Working long hours endures
I’m referring to technostress, a term that describes the additional pressures from working permanently online and has been associated with decreased job satisfaction, organizational commitment and productivity. Today, however, they are no unions or strikes to protest the fact that many employees work unbelievably long hours via their digital devices.
Technostress takes a toll
The constant use of emailing, instant messaging and social media is leading to information overload, frequent work interruptions, and constant pressure to be accessible and available. As more and more employees are equipped with mobile phones, tablets and laptops, they’re expected to be connected at all hours of the day, including weekends and holidays.
The effects of technostress include general and chronic fatigue, an apathetic or cynical attitude, concentration problems, muscle tension, and burnout. Information overload can also result in workers being unable to manage their priorities or their time, often resulting in panic or guilt.
There is also an increase in errors, delays in completing tasks and work that is only partially finished because employees are constantly distracted, checking their phones for new messages and faced with the pressure to immediately reply. With response times expected in real-time, some workers are unable to fully understand the root cause of a problem and struggle to come up with viable solutions.
Technology as the solution, not the problem
While technology may be the root cause of technostress, it can also serve as the potential cure. There are many automated tools that can, for example, filter emails so that only those that require an immediate response rise to the top of one’s inbox. WhatsApp and text messages can be blocked for specific time intervals when employees need total concentration and don’t want to be distracted. In after-hours situations, emails can be sent as text messages to avoid having employees sit in front of the computer when at home with their families.
The number of hours in front of screens can be tracked so that when employees exceed certain guidelines, they can be encouraged to cut back on working after hours. Also, management can encourage a culture where when employees are on vacation, their personal time is valued and they are only contacted when it’s absolutely necessary.

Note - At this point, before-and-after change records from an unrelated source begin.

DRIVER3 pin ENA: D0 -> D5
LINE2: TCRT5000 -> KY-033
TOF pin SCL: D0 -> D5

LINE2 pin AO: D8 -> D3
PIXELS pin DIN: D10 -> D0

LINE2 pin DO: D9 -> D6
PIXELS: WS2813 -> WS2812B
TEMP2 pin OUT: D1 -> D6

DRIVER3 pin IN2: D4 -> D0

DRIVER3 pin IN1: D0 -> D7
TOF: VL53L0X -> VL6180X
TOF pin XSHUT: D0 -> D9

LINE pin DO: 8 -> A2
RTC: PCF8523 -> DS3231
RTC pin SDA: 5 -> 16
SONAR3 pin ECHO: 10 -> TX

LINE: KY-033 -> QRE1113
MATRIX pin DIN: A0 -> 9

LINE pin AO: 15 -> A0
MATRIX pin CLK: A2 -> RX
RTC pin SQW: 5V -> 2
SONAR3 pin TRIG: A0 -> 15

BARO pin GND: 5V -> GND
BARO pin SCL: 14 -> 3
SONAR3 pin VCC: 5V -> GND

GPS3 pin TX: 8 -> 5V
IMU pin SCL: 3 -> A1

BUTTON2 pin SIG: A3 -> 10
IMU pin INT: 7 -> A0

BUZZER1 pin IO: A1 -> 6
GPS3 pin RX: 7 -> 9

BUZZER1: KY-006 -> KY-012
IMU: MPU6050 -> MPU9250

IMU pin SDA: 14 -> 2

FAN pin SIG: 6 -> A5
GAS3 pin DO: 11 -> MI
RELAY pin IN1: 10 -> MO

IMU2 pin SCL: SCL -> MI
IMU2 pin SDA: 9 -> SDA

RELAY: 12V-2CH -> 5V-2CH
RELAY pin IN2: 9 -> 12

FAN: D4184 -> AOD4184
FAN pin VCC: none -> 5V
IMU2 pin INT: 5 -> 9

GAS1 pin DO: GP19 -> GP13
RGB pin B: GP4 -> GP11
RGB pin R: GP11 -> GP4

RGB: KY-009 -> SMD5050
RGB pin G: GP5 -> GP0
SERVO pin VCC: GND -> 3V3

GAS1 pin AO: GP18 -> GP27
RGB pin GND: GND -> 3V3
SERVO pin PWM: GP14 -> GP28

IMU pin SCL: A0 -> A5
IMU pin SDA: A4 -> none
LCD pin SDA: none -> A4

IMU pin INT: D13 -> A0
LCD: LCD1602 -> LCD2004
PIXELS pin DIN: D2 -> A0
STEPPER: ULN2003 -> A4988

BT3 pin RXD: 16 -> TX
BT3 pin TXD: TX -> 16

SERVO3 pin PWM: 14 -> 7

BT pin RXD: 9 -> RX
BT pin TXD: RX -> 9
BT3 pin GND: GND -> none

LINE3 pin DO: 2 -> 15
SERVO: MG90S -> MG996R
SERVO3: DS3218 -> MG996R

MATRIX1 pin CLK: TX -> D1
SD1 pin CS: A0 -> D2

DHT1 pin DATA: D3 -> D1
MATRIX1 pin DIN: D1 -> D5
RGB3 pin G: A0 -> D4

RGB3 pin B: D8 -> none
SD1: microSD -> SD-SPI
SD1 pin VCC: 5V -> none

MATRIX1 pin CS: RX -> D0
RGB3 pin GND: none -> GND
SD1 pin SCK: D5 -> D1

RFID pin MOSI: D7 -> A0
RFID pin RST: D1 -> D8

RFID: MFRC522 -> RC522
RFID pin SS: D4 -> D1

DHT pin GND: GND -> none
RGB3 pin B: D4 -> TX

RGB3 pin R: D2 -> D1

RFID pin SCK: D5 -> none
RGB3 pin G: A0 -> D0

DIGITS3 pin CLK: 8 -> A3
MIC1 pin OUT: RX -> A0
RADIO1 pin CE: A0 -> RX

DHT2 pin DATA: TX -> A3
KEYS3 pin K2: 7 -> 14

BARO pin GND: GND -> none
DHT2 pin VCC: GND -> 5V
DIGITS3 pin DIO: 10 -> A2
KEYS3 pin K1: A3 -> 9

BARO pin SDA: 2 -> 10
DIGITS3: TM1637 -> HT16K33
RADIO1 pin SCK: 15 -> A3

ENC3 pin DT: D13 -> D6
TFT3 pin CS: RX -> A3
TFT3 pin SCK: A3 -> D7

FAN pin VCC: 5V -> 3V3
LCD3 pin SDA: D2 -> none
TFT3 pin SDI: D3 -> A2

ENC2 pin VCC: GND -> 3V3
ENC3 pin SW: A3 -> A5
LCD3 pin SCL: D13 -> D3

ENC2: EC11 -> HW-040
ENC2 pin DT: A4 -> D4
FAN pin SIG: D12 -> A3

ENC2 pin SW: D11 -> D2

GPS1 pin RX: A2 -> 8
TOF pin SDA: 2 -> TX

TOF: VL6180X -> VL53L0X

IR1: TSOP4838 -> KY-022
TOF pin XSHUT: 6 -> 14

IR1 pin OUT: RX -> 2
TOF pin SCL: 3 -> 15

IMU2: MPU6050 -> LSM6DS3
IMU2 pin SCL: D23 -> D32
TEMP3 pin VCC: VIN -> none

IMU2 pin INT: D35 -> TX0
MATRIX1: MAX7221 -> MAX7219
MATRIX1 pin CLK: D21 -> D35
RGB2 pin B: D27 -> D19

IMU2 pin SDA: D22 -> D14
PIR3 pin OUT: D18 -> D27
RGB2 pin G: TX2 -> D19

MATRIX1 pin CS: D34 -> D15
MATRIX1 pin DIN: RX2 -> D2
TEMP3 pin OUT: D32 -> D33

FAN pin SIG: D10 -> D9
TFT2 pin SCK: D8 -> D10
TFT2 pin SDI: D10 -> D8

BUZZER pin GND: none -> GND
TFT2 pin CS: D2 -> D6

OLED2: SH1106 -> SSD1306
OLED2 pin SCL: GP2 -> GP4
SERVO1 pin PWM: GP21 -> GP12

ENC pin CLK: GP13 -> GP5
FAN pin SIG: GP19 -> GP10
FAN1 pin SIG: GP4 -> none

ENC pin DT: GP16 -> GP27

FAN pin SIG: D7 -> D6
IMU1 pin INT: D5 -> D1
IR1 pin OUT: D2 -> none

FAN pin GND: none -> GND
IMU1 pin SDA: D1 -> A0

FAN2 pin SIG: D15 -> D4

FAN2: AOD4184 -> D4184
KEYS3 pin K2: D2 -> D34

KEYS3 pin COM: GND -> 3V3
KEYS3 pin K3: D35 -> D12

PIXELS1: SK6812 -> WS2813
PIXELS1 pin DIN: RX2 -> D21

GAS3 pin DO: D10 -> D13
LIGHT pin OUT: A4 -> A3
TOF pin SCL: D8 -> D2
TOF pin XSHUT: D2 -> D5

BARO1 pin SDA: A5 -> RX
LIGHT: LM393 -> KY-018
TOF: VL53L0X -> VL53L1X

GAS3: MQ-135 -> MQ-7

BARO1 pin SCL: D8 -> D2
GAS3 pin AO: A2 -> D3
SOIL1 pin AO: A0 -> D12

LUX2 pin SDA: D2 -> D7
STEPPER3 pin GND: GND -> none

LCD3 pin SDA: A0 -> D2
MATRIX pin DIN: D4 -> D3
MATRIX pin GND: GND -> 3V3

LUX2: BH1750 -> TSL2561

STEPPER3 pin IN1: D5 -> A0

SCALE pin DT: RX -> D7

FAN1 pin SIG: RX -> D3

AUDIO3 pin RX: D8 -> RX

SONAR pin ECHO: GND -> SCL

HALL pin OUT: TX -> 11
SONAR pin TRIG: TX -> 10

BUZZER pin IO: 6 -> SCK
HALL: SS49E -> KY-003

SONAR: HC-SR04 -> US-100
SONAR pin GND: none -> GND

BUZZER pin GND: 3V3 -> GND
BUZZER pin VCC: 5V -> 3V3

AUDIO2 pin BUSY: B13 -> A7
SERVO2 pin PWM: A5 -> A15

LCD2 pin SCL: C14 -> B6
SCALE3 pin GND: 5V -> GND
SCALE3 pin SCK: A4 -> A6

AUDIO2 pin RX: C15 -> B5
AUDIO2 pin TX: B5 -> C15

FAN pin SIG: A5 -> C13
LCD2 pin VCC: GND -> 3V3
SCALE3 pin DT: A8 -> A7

Optimizing back-office processes
The same time and effort invested in streamlining manufacturing processes in the factory can be applied to optimizing back-office processes. Automating the approval process for purchase orders, expenses and price quotes can minimize the back and forth of emails. Invoices for late payers and retainer customers can include predefined rules and then be sent automatically. Chatbots and natural language processing tools can be used to automatically respond to inquiries about invoices, product deliveries and the most common customer support questions.
Employees can even be rewarded for finding ways to streamline communications with suppliers, partners and customers, as well as information flows between internal departments, including finance, sales, manufacturing and logistics. A business management system such as an ERP can translate this input into automated business processes. The ideal system should be user-friendly and highly customizable so it can easily integrate with existing workflows.
User-friendly company culture
Quality of life in the workplace is just as important now as it was during the Industrial Revolution. A company culture that values personal time combined with digital technology to ease workloads, reduce unnecessary communications and make the workplace more efficient and user-friendly can help alleviate the impact of technostress.